City have been touted as the potential winners of four trophies this season -- not by Guardiola himself, it should be said -- but this loss made any such talk seem fanciful.
"I know the challenge is big, being in all competitions is what it is," shrugged Guardiola. "If you want to go up as a club, you have to accept that challenge. I prefer to be in that position."
The real shock for him, though, must have come in seeing a side that had stormed their way through January -- Aguero's was their 30th unanswered goal in their New Year rampage -- suddenly look flat and, frankly, quite careless.
"It was not our best night, we didn't make a good performance," he shrugged.
"We didn't take the rhythm of the game, it was slow and we weren't aggressive enough ... The game was not good.
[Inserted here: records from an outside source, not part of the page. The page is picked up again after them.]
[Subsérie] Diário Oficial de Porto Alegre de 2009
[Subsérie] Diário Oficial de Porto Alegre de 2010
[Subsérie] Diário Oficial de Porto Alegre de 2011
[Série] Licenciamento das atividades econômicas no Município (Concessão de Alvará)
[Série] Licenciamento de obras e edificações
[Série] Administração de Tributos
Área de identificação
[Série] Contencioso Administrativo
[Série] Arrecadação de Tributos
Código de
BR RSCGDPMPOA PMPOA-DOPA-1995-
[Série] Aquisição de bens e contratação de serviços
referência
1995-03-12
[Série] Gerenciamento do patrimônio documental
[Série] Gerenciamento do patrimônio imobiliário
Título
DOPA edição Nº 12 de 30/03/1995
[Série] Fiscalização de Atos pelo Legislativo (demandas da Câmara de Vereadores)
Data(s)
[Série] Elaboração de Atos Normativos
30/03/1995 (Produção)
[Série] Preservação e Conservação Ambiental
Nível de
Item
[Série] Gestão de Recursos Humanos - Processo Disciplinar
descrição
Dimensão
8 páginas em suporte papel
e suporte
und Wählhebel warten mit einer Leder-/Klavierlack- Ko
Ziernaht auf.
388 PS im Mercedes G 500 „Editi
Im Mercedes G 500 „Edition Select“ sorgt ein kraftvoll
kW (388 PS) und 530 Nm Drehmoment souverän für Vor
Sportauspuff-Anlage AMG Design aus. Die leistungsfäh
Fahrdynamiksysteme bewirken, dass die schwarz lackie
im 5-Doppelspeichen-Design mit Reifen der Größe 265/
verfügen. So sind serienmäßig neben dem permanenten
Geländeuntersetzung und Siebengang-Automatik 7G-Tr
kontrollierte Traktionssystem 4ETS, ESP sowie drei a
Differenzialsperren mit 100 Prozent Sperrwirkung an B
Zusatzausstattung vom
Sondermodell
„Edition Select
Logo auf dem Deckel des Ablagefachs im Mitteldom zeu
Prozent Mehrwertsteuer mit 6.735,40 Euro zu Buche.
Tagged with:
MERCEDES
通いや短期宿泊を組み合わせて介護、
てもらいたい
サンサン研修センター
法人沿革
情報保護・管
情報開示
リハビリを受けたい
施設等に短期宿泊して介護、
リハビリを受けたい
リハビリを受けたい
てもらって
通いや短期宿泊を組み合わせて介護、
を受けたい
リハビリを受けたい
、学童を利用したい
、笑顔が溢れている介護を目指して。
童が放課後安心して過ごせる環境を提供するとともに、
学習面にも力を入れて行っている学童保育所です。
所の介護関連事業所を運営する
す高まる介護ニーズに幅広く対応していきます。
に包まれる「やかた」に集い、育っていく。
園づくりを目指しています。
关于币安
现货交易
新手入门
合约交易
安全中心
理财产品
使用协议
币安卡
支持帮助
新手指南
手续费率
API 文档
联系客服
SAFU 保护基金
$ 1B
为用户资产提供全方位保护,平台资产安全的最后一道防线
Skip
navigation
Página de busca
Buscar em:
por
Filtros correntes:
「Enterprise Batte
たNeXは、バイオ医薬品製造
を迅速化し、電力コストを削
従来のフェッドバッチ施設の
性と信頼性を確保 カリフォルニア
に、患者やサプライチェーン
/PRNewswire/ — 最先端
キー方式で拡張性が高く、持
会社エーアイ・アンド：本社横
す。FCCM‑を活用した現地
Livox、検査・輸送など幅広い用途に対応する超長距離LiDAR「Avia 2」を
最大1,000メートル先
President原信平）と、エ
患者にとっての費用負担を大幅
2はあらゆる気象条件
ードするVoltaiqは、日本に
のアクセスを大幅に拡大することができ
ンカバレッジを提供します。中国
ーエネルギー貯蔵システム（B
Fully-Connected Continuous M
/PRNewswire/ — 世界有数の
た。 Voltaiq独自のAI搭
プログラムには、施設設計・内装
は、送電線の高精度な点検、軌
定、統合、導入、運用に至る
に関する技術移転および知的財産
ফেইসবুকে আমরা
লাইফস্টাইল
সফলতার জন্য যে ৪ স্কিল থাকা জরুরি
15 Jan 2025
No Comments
We did not defend the second ball well, we have to improve."
For once, City's unremitting pressing and cutting interplay was curiously absent and it meant Guardiola missed out on an outright record of achieving most wins in the Premier League era by any manager in their first 100 games.
It would have been his 74th win -- but instead he will now share that landmark with his old rival, Jose Mourinho, who won 73 of his first 100 with Chelsea while winning the title in successive years.
That's a feat that, for the moment, looks increasingly out of reach for the man who has long since usurped Mourinho as the Premier League's 'Special One'.